Es kommt zum Kampf mit Pfeil, Bogen, Schwert, Stab und Magie. Die Orks erweisen sich als sehr harte und geübte Kämpfer, die uns in der einbrechenden Dämmerung zunächst deutlich überlegen sind. Bei diesem Kampf fehlen uns die Kräfte der beiden Trunkenbolde sehr und keiner von uns kommt ohne Blessuren oder Wunden davon. Doch schließlich gelingt es uns mit vereinten Kräften, den ersten Ork zu töten. Danach wendet sich das Blatt und bald blutet der zweite Ork aus zahlreichen Wunden und ist mit unseren Pfeilen gespickt. Nach einem weiteren schweren Treffer zieht er ein Signalhorn aus der Tasche und will fliehen, doch ein gut gezielter Pfeil von meinem Bogen bohrt sich von hinten in seinen Hals und bereitet seinem jämmerlichen Dasein ein Ende. Das Horn fällt aus seinen kraftlosen Klauen zu Boden. Nun hat der letzte Ork keine Chance mehr gegen uns. Karakal spricht ihn an, aber ich kann die Worte nicht verstehen. Hat er den Ork zur Aufgabe aufgefordert? Auch dieses Scheusal versucht zu fliehen, wird von Karakal, Xandros und Latu aber regelrecht zerhackt. Dunkelrotes, widerwärtig stinkendes Orkblut spitzt in hohem Boden durch die Gegend und besudelt unsere Kleidung.

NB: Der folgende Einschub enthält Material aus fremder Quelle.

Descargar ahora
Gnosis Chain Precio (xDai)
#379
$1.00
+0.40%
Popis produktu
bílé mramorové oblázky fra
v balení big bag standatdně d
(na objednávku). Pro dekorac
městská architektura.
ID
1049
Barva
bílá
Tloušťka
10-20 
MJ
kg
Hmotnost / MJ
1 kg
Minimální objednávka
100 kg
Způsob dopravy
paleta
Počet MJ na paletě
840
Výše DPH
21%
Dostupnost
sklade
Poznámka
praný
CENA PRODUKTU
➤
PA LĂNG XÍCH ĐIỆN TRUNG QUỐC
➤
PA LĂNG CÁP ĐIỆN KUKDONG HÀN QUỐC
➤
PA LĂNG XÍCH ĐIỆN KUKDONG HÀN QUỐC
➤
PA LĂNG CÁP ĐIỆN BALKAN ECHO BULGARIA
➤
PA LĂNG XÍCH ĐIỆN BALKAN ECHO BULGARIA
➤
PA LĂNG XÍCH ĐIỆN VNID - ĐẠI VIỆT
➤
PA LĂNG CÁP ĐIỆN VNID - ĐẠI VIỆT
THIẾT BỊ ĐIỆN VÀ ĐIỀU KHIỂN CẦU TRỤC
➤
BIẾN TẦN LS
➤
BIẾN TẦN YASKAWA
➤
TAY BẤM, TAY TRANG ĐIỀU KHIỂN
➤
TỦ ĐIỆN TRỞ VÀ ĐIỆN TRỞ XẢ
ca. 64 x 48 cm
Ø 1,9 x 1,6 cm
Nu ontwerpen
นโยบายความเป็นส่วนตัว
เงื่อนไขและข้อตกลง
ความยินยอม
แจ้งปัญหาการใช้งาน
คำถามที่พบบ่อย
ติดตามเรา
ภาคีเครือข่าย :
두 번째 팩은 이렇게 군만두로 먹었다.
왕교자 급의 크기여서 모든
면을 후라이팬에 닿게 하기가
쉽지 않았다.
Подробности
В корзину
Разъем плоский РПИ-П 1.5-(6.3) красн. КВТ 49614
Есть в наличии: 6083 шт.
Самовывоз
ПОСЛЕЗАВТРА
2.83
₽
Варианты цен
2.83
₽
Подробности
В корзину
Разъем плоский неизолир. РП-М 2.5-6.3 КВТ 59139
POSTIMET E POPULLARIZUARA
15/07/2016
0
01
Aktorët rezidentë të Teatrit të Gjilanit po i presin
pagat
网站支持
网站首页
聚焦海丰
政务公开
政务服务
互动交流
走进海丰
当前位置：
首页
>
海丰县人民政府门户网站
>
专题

Wir nehmen das wertvolle Diadem an uns und untersuchen den schwarzen Bran. Er wurde gefesselt und heimtückisch ermordet, doch ich kann kein Mitleid für diesen feigen Mörder empfinden. Alles deutet darauf hin, dass er Dora auf dem Gewissen hat. Aber warum ist er Hals über Kopf ins Orkland in sein eigenes Verderber gelaufen? Hatte er keine Helfer? War die Tat nur eine Panikaktion oder steckt doch mehr dahinter? Neben dem Diadem finden wir noch Proviant, Feuerstein und Zunder (nehme ich an mich) sowie 33 Dukaten und 12 Silberstücke.